At the core of the non-recovery in America’s economic crisis is the stockpiling of enormous sums of untaxed cash—totaling almost $1.5 trillion at the end of last year—by corporations that refuse to invest in new businesses and projects that would serve the public good, Alejandro Reuss, an instructor at the Labor Relations and Research Center at UMass-Amherst, writes at The Washington Spectator.
Nonfinancial corporations are the culprits here. Technology superstar Apple leads the way with nearly $150 billion in cash reserves. The resulting investment shortfall, Reuss writes, “is at the core of the sluggish ‘recovery’ and chronically high unemployment.”
Reuss offers a solution: a tax on this “idle cash that would light a fire under corporations to spend it now.”
“If focused on expanded production and new investment,” Reuss writes, “such spending would help close the still-enormous gap between the economy’s current production and its potential. And it could help boost employment, which has hardly grown (relative to the working-age population) during our current sluggish recovery.”
“The cash-reserves tax, if done right, would be an elegantly double-edged policy. If corporations still won’t spend their cash hoards, the tax would boost government revenue—which could be used to address human needs, build infrastructure, etc. (If corporations won’t invest, the government will.) On the other hand, the companies could avoid the tax by spending the idle cash, increasing output and employment.”
—Posted by Alexander Reed Kelly.
Alejandro Reuss at The Washington Spectator:
Mihir Desai, a professor at Harvard Business School, proposed a tax on “excess cash reserves” in a 2010 Washington Post op-ed and alluded to it again in congressional testimony the following year. Recently, the Financial Times’ Martin Wolf called for a “punitive tax on retained earnings” to spur investment. (He wrote this about Japan, but has suggested this policy more generally.) Overall, however, this idea has, so far, not made much of an impact on public debates.

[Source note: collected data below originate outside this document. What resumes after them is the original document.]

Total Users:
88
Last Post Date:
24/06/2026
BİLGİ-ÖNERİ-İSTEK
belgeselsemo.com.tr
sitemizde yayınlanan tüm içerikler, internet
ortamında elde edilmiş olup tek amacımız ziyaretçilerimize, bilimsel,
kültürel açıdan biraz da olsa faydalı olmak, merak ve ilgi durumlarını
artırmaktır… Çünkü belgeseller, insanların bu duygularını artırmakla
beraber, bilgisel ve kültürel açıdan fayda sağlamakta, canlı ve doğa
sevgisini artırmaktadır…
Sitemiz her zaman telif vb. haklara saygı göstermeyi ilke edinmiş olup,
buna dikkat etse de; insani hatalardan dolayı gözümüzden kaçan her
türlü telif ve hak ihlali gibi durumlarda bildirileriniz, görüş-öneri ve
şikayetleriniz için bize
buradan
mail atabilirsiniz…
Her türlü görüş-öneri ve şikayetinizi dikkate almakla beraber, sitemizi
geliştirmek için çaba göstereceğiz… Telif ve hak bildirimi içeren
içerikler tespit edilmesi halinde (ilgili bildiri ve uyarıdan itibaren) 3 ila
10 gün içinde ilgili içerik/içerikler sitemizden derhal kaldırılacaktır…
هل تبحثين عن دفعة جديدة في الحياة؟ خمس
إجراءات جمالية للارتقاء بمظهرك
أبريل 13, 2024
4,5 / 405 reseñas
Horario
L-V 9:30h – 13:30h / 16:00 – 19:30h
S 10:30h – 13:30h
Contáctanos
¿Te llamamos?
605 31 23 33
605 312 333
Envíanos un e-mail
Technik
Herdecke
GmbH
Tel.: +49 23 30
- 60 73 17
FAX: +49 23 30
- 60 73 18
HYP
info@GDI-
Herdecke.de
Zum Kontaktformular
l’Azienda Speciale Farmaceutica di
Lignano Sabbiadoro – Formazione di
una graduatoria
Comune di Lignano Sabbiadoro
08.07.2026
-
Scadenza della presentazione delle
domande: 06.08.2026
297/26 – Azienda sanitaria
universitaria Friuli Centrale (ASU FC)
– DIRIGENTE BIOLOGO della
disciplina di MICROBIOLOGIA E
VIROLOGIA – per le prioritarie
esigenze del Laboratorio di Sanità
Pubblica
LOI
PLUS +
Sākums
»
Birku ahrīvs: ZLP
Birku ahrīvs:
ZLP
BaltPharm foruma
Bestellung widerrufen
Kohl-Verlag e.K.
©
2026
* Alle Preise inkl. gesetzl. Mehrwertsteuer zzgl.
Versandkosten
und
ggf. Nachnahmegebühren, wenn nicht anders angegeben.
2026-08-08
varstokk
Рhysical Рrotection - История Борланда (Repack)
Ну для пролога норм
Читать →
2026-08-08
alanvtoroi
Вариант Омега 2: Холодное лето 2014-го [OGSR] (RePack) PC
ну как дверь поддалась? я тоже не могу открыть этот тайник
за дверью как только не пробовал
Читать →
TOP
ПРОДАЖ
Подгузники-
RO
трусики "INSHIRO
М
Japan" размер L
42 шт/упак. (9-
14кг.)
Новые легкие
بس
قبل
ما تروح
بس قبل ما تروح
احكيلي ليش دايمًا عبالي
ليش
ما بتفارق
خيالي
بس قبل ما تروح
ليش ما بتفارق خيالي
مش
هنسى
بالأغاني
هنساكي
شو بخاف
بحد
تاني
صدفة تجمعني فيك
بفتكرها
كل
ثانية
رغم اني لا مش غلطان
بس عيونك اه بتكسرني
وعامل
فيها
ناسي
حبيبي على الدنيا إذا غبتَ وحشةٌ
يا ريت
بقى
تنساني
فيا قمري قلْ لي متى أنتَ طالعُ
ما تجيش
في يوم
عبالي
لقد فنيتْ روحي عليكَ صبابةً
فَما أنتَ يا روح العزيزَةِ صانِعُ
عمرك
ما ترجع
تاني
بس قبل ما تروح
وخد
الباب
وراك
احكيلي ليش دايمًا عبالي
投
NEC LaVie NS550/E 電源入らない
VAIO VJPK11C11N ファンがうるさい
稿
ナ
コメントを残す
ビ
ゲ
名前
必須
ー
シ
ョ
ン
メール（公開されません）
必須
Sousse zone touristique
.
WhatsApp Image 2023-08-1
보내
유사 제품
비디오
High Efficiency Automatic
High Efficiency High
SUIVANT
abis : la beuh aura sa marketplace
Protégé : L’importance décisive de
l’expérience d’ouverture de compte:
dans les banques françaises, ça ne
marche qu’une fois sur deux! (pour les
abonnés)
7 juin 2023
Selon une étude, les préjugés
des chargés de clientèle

Desai views a cash-reserves tax as a solution to a “coordination problem.” This means a situation in which individuals act rationally (from their own vantage point), yet their decisions add up to an “irrational” (undesirable) overall outcome. Low investment in a depressed economy is a classic example: No single company can affect overall demand in the U.S. economy very much. As long as demand is weak, then, it makes no sense for any one company to expand its current production or future capacity. Therefore, low investment creates a vicious circle of low demand, low output, and high unemployment. A cash-reserves tax would increase the cost of not investing. By spurring new spending, it would create the demand needed to justify the new investment.
Despite record profits and rampant corporate tax avoidance, public debate has focused largely on yet more tax cuts for big corporations. In part, this is because big business speaks with a giant megaphone. In recent congressional testimony, Apple CEO Tim Cook blamed U.S. corporate taxes for Apple’s huge offshore cash hoards. Economists, commentators, and politicians have echoed calls for a repatriation “tax holiday.” This shows how thoroughly the bias in favor of corporate tax cuts has permeated the political mainstream.